“What! I’m coming, I say, at a quarter to seven, and then we’re going out to dine.”
“Very well,” said Stratton meekly, and his friend left the chambers.
“Only touched a little,” said Guest, as he went across the inn, put his head in at the lodge, and nodded pleasantly to Mrs Brade, for she was engaged with someone else.
“Better, Mrs Brade—nothing to mind. He’ll soon be all right,” he continued to himself. “Poor old chap. Only wants a strong will over him. Wish mine were stronger, and I had a little more manly pluck; but he did not see how nervous I was; and, take it altogether, I did not do so badly.”
What time Stratton was pacing his room and talking hurriedly to himself.
“It is horrible,” he muttered; “too much for a man to bear. Do I look so wild?”
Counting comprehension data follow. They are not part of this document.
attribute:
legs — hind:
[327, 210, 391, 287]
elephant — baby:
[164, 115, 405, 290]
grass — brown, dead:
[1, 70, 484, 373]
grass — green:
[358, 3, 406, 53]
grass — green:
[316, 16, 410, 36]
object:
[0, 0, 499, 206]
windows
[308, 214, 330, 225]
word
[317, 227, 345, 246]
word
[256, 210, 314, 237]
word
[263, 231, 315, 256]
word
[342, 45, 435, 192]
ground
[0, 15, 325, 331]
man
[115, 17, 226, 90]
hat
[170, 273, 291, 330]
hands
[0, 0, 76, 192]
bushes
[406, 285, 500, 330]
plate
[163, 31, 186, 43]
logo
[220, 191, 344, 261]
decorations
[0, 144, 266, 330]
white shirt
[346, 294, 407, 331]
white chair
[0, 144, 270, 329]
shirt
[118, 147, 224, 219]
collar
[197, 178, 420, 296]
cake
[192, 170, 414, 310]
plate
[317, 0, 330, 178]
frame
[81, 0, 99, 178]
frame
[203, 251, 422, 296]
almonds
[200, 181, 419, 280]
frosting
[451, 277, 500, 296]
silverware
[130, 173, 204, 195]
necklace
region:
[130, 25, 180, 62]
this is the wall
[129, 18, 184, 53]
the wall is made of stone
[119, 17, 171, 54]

He stopped in front of an old Venetian mirror, and scanned his haggard countenance for a few moments before turning away with a shudder, to resume his walk up and down the room.
“They could do it,” he said fiercely. “I could not help myself. My conduct would be sufficient plea. A visit from a couple of doctors, and no matter what I said, I might be taken away. Medical supervision,” he said, with a bitter laugh; “imprisonment till such time as they chose to set me free. Well, it would be pleasant to be able to throw all responsibilities upon someone else if one could only cease to think. But that would be too terrible. I must give up everything and trust to Guest.”
He looked sharply round the room again, and stood listening, for he fancied that he heard a sound, and, stepping softly to the panel door on the right of the fireplace, he placed his ear to the woodwork, and stood listening for some moments.
But he was evidently dissatisfied. He seemed to be trying to make out whether anyone was in Brettison’s room but he was listening at the end of a passage turned into a closet like his own, and he knew that if the door at the other end were closed it was in vain.